Aim of the task: Your answer should be only the lines below from the one with "Fin de semana" to the one with "z njihovo prilagoditvijo", repeated exactly, ends included.
Data provided below:
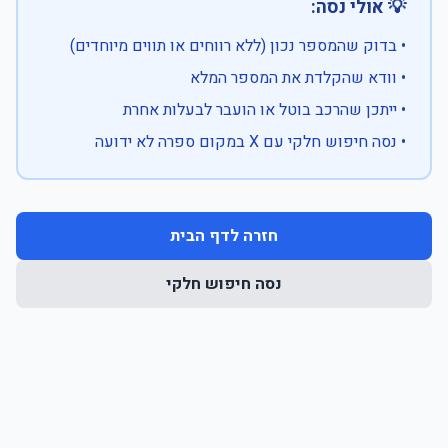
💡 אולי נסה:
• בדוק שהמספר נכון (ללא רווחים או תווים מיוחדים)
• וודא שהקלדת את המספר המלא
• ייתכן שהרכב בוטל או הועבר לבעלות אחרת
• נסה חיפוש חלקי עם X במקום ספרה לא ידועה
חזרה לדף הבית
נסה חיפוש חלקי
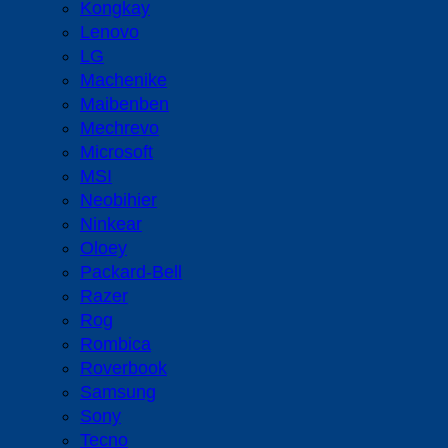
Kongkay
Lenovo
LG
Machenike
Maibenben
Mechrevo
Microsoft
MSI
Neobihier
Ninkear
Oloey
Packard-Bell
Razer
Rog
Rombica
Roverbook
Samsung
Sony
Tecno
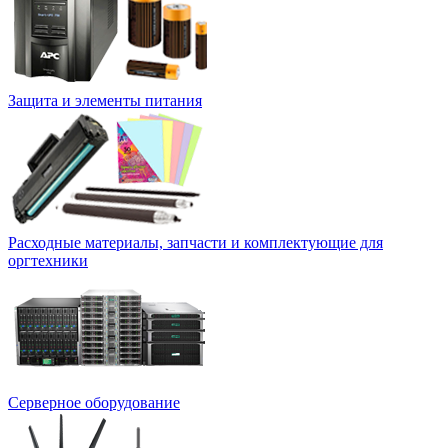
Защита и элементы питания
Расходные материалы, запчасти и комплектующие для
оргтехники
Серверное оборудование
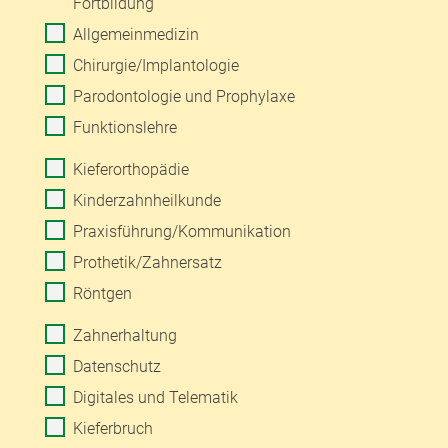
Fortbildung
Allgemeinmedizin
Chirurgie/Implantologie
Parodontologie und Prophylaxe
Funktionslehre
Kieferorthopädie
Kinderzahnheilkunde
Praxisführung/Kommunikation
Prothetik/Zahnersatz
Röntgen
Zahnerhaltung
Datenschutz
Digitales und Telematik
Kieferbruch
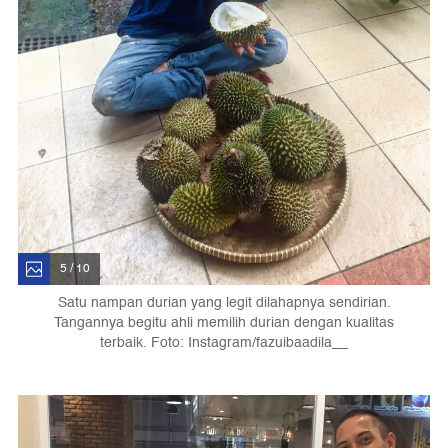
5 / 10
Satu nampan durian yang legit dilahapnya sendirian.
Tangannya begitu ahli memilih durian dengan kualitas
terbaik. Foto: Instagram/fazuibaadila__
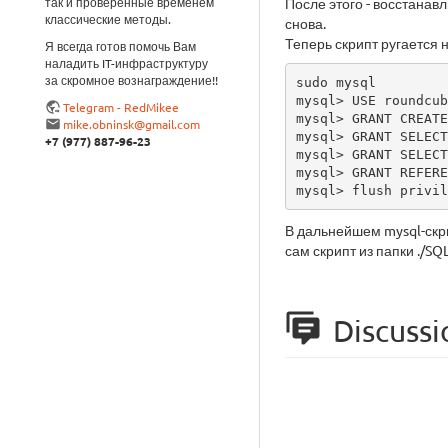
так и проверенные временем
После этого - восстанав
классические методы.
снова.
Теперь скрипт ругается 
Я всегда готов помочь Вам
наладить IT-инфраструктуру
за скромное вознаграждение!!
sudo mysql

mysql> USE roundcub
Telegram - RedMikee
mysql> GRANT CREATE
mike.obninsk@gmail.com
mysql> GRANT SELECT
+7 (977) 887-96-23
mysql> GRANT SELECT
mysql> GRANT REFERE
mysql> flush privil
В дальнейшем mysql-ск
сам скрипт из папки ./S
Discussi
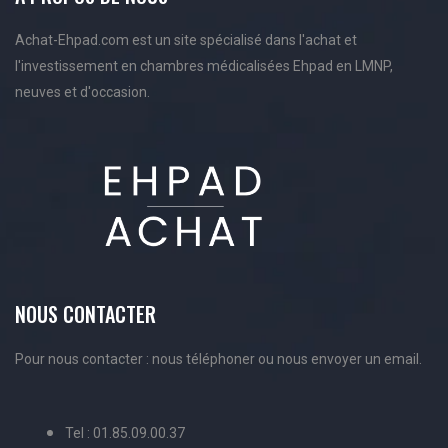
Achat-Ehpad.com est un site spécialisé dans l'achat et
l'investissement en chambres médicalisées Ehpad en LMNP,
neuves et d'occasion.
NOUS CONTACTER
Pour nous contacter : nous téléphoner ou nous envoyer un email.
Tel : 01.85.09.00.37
End of Data provided.
Data provided below:
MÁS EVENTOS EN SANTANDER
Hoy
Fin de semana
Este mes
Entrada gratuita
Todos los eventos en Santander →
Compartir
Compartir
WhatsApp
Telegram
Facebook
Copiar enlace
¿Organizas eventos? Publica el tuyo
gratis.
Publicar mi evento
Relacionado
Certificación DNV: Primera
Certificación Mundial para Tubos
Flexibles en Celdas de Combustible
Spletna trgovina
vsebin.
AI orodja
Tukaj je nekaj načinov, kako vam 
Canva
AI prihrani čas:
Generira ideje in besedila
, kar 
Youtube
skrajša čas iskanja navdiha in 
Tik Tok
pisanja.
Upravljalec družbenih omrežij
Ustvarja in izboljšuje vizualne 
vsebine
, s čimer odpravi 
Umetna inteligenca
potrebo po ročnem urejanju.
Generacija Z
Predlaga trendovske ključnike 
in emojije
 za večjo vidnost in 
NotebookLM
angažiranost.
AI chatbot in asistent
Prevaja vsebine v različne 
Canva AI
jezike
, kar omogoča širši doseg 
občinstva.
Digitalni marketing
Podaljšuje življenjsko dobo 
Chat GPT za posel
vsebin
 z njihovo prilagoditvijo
End of Data provided.
Answer to this task:
Fin de semana
Este mes
Entrada gratuita
Todos los eventos en Santander →
Compartir
Compartir
WhatsApp
Telegram
Facebook
Copiar enlace
¿Organizas eventos? Publica el tuyo
gratis.
Publicar mi evento
Relacionado
Certificación DNV: Primera
Certificación Mundial para Tubos
Flexibles en Celdas de Combustible
Spletna trgovina
vsebin.
AI orodja
Tukaj je nekaj načinov, kako vam 
Canva
AI prihrani čas:
Generira ideje in besedila
, kar 
Youtube
skrajša čas iskanja navdiha in 
Tik Tok
pisanja.
Upravljalec družbenih omrežij
Ustvarja in izboljšuje vizualne 
vsebine
, s čimer odpravi 
Umetna inteligenca
potrebo po ročnem urejanju.
Generacija Z
Predlaga trendovske ključnike 
in emojije
 za večjo vidnost in 
NotebookLM
angažiranost.
AI chatbot in asistent
Prevaja vsebine v različne 
Canva AI
jezike
, kar omogoča širši doseg 
občinstva.
Digitalni marketing
Podaljšuje življenjsko dobo 
Chat GPT za posel
vsebin
 z njihovo prilagoditvijo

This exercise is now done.